### Set of tasks
(1) From the counterexample article, list every statement that appears in quotation marks in the "Rectangle example" section.
(2) According to the counterexample article, in what year was Euler's sum of powers conjecture disproved?
(3) Retype everything in the counterexample article from "A counterexample to (1)" down to "prime nor composite.".

───── Reading text

= Counterexample =

Exception to a proposed general rule

A counterexample is a specific example that contradicts a claim, hypothesis, or generalization. In logic a counterexample disproves a universally stated claim, and does so rigorously in the fields of mathematics and philosophy. For example, the statement that "student John Smith is not lazy" is a counterexample to the generalization "students are lazy", and both a counterexample to, and disproof of, the universally quantified "all students are lazy."

==In mathematics==
In mathematics, counterexamples are often used to establish the boundaries of possible theorems. By using counterexamples to show that certain conjectures are false, mathematical researchers can then avoid going down blind alleys and learn to modify conjectures to produce provable theorems. It is sometimes said that mathematical development consists primarily in finding (and proving) theorems and counterexamples.

===Rectangle example===
Suppose that a mathematician is studying geometry and shapes, and she wishes to prove certain theorems about them. She conjectures that "All rectangles are squares", and she is interested in knowing whether this statement is true or false.

In this case, she can either attempt to prove the truth of the statement using deductive reasoning, or she can attempt to find a counterexample to the statement if she suspects it to be false. In the latter case, a counterexample would be a rectangle that is not a square, such as a rectangle with two sides of length 5 and two sides of length 7. However, despite having found rectangles that were not squares, all the rectangles she did find had four sides. She then makes the new conjecture "All rectangles have four sides". This is logically weaker than her original conjecture, since every square has four sides, but not every four-sided shape is a square.

The above example explained — in a simplified way — how a mathematician might weaken her conjecture in the face of counterexamples, but counterexamples can also be used to demonstrate the necessity of certain assumptions and hypotheses. For example, suppose that after a while, the mathematician above settled on the new conjecture "All shapes that are rectangles and have four sides of equal length are squares". This conjecture has two parts to the hypothesis: the shape must be 'a rectangle' and must have 'four sides of equal length'. The mathematician then would like to know if she can remove either assumption, and still maintain the truth of her conjecture. This means that she needs to check the truth of the following two statements:

1. "All shapes that are rectangles are squares."
2. "All shapes that have four sides of equal length are squares".

A counterexample to (1) was already given above, and a counterexample to (2) is a non-square rhombus. Thus, the mathematician now knows that each assumption by itself is insufficient.

===Other mathematical examples===

A counterexample to the statement "all prime numbers are odd numbers" is the number 2, as it is a prime number but is not an odd number. Neither 7 nor 10 is a counterexample, since neither one contradicts the statement. In this example, 2 is in fact the only possible counterexample to the statement, but that alone is enough to contradict the statement. In a similar manner, the statement "All natural numbers are either prime or composite" has the number 1 as a counterexample, as 1 is neither prime nor composite.

Euler's sum of powers conjecture was disproved by counterexample. It asserted that at least n n^{th} powers were necessary to sum to another n^{th} power. This conjecture was disproved in 1966, with a counterexample involving n = 5; other n = 5 counterexamples are now known, as well as some n = 4 counterexamples.

──────────
───── Given data

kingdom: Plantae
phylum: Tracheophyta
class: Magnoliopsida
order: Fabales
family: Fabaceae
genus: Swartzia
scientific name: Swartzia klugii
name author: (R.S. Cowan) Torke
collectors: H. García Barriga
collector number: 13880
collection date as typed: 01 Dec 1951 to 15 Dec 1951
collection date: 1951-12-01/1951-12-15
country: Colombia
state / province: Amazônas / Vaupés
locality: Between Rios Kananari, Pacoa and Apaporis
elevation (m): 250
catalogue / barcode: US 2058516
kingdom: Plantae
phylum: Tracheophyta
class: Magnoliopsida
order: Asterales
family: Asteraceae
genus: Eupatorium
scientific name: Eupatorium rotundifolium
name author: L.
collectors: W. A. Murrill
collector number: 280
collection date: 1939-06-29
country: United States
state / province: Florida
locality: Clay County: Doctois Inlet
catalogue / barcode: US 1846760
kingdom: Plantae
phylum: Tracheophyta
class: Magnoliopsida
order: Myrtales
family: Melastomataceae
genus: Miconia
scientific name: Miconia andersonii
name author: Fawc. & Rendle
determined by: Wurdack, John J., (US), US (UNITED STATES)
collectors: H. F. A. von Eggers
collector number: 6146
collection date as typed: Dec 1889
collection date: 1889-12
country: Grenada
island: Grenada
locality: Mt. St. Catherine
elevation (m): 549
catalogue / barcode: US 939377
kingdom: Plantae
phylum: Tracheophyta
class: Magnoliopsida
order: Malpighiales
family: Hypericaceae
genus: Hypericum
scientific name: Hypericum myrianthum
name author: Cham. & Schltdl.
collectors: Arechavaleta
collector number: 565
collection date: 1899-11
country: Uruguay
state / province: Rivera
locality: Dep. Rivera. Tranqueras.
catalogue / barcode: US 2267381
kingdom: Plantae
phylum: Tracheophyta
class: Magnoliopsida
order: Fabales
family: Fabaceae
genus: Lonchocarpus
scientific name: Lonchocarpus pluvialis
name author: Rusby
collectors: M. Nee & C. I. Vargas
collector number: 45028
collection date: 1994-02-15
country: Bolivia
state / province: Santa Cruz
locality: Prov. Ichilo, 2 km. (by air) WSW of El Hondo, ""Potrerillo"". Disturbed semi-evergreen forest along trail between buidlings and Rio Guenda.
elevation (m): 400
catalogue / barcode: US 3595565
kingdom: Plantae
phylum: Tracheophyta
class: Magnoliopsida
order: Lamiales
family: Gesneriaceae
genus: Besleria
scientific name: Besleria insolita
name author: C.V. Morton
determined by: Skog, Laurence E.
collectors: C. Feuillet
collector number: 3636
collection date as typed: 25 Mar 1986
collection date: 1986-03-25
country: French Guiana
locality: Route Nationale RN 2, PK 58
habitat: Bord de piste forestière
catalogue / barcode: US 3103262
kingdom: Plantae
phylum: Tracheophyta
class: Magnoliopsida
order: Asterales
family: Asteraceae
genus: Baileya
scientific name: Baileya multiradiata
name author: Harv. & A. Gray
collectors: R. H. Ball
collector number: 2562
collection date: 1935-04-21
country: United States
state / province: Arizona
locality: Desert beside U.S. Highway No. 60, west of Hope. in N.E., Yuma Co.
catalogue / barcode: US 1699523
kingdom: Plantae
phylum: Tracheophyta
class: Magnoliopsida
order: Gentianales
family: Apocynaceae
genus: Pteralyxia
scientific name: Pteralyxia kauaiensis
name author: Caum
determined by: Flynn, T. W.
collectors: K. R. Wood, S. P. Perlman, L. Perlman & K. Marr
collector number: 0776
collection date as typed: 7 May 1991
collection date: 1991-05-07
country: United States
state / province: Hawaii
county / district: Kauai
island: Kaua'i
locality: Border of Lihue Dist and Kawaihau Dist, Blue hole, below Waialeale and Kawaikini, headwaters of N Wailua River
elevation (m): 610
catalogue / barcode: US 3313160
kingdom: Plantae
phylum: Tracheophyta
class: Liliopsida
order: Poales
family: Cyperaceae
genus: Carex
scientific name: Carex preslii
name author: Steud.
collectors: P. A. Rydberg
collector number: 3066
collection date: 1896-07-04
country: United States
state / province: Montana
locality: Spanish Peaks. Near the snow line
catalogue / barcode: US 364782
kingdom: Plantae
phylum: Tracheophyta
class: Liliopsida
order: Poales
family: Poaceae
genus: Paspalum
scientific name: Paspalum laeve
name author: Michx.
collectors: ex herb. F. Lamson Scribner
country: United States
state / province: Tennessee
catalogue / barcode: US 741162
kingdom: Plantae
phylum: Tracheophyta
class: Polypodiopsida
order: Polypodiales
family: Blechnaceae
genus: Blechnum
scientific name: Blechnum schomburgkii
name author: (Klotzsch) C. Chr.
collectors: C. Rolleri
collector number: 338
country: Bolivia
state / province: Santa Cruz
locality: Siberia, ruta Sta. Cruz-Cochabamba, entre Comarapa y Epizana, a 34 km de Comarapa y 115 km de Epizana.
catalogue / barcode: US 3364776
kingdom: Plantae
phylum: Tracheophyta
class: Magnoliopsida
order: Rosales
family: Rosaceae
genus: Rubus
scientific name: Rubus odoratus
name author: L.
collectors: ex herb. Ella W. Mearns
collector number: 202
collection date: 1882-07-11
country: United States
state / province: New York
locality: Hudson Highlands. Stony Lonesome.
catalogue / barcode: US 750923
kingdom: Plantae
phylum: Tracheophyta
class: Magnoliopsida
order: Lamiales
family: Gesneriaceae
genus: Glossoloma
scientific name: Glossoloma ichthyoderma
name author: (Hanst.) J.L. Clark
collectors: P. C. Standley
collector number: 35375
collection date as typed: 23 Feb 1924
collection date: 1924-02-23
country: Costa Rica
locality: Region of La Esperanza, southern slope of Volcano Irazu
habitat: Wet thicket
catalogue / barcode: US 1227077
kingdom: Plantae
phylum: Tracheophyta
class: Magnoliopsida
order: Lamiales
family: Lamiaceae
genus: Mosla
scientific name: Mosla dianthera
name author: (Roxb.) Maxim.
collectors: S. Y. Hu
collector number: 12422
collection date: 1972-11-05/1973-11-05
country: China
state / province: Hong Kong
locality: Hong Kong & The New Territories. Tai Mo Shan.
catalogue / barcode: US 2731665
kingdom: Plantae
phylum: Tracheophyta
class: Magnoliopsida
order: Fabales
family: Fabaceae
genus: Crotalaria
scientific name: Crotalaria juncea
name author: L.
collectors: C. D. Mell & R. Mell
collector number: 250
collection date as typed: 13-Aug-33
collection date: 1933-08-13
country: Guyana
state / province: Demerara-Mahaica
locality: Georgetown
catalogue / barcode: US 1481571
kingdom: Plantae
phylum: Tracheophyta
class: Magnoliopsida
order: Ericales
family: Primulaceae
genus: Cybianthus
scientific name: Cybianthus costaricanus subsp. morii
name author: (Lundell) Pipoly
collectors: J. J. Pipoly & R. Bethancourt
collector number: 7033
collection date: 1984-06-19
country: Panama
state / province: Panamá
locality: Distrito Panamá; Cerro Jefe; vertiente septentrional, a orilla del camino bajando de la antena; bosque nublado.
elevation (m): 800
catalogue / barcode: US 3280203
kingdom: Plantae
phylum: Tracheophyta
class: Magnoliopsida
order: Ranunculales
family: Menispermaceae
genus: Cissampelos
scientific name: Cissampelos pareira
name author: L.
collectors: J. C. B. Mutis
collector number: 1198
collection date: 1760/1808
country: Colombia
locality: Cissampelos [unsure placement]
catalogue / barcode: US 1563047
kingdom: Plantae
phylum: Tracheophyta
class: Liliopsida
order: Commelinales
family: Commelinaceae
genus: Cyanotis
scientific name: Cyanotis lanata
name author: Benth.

──────────

### Completed exercise
(1)
- "All rectangles are squares"
- "All rectangles have four sides"
- "All shapes that are rectangles and have four sides of equal length are squares"
- "All shapes that are rectangles are squares."
- "All shapes that have four sides of equal length are squares"

(2) 1966

(3)
A counterexample to (1) was already given above, and a counterexample to (2) is a non-square rhombus. Thus, the mathematician now knows that each assumption by itself is insufficient.

===Other mathematical examples===

A counterexample to the statement "all prime numbers are odd numbers" is the number 2, as it is a prime number but is not an odd number. Neither 7 nor 10 is a counterexample, since neither one contradicts the statement. In this example, 2 is in fact the only possible counterexample to the statement, but that alone is enough to contradict the statement. In a similar manner, the statement "All natural numbers are either prime or composite" has the number 1 as a counterexample, as 1 is neither prime nor composite.